On the same day newscasters were asking “Where were you when Kennedy was shot?” I got a message from the past on Linked In: “Did you teach at B’water Elementary School 50 years ago?” It was from one of my students the first year I taught: Cecille.
In the week leading up to the anniversary of the Kennedy assassination I’d been thinking about that year. Feeling guilt ridden. It was the first year I taught. I’d been trained to teach high school history, but the only job I could find was working with fifth graders. I knew nothing about reading or math instruction. To make matters worse, I had a class of thirty-six ten-year-olds.
I sent the “bad boys” to the principal’s office.
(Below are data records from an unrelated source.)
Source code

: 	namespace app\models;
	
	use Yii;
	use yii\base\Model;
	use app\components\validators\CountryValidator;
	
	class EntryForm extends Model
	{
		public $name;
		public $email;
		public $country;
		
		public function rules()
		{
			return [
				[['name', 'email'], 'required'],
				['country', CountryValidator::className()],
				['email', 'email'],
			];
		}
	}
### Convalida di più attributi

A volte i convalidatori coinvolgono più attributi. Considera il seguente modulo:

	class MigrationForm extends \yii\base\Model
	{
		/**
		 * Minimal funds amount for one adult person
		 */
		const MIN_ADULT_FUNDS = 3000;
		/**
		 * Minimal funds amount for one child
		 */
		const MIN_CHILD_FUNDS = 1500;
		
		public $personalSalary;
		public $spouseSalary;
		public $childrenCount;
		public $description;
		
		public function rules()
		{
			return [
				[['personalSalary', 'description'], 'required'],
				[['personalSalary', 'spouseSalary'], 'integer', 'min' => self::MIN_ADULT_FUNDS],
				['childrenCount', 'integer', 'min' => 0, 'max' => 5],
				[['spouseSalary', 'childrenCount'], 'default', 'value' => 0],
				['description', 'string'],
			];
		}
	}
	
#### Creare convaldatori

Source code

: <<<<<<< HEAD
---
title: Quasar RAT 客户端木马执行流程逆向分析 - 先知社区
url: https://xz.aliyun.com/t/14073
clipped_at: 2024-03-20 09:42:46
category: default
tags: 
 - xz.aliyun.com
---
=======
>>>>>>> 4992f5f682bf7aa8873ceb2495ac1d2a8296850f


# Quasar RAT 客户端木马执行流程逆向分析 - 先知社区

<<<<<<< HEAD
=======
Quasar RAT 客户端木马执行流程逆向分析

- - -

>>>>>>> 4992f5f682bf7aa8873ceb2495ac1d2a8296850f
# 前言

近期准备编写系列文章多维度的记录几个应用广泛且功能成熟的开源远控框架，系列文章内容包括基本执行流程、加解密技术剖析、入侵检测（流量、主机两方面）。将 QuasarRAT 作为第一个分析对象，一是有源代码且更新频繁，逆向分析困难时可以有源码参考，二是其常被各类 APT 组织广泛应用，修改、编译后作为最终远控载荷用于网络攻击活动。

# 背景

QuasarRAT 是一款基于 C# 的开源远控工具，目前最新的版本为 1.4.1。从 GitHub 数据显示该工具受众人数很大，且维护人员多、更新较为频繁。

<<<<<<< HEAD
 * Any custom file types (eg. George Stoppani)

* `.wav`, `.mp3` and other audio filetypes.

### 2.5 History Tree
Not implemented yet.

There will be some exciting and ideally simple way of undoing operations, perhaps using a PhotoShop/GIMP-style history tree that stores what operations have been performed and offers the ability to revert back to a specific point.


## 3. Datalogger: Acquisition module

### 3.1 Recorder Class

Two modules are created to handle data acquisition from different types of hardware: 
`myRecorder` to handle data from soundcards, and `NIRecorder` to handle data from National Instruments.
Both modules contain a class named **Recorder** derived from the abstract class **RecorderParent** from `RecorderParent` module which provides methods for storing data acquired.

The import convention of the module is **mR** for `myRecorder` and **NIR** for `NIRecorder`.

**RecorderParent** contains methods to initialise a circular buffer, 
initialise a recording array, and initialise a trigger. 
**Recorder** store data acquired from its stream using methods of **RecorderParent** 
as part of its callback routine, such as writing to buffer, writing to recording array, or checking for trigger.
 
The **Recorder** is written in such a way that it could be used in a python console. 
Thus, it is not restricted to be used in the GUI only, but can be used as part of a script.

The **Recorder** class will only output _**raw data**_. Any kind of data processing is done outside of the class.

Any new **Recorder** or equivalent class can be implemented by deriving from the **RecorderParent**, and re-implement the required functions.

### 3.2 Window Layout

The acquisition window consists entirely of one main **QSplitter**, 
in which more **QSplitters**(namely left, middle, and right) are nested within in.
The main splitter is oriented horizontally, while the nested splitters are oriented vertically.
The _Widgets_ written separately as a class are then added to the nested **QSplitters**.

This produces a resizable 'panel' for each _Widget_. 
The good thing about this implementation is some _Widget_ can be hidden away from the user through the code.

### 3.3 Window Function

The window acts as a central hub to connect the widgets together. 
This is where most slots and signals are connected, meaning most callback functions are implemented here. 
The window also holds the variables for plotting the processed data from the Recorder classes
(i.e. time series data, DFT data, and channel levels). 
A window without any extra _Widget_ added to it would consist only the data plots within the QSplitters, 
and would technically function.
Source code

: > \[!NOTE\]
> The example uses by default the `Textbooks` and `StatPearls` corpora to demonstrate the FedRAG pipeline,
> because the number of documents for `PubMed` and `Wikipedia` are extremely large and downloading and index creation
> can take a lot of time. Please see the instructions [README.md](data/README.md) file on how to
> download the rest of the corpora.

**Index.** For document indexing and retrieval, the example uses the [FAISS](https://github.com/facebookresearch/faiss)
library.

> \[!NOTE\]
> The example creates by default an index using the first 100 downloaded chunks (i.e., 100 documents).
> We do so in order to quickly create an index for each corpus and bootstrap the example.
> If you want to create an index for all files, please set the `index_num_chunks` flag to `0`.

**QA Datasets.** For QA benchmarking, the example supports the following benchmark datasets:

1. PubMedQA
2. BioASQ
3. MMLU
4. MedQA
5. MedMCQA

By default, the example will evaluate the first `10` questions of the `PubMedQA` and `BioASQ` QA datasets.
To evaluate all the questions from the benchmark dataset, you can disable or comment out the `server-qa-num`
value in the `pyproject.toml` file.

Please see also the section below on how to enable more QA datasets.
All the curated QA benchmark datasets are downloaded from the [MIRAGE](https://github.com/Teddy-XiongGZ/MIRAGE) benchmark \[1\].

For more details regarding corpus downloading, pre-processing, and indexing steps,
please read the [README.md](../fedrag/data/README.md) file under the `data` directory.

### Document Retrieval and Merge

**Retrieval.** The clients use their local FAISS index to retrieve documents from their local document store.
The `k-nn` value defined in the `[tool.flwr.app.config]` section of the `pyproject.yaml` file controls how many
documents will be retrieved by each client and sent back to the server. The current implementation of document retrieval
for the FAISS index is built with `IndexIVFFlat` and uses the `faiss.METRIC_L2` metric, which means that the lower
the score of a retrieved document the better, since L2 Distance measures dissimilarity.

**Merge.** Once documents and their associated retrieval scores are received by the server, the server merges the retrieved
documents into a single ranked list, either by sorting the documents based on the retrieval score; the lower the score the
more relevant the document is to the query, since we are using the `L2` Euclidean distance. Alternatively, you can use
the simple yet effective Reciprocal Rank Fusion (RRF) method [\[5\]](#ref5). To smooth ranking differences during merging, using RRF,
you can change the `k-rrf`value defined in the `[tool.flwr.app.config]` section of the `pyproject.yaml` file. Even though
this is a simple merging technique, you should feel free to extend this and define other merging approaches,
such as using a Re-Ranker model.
I didn’t know what to do for those who couldn’t read except plug them into phonics workbooks, again and again covering rules about short and long a’s, consonant blends. I doubt that they read any better on the last day of the year than they had on the first.
Thinking back on the events of November 22, 1962, I also was thinking, given what I now know about children’s need to talk about traumatic events, that I’d let my class down in the days following the assassination. I don’t recall discussing it with them.
My memory is that on that Friday afternoon, a few minutes before school was dismissed, our class Student Council representative returned to the room and said, “The President’s been shot.”
In my mind, it couldn’t be. “I doubt that,” I said. “Let’s not worry.” School let out a few minutes later and all the kids went home.
But Cecille wrote that she remembers that afternoon differently. She says that as one in the last group to board buses each day, she was still in the room when the janitor came by and told me, “The President has died.” Cecille says I cried and that for her my crying turned out to be an important lesson in compassion: how important people are, even if we don’t have personal connections to them.
Her memory is a reminder of how attuned children are to adults’ emotions. A father who’s angry at his boss, a mother upset over a marital quarrel, a teacher who cries over the death of the President. We must not assume that because they are young, children are oblivious to our feelings. As Cecille demonstrates, a child’s observation and the message she gleans from it can last a lifetime.
We expect so much of ourselves, don’t we, Nancy? President Kennedy’s death was such a blow to our generation. We expected to make such a difference in this world. Speaking for myself, I have come to be happy if I can make small advances. How lovely for you to hear from Cecille after all these years!
We usually don’t know that we’ve made a difference. Which is all right. We can, though, affirm others who do. And that in itself makes a difference.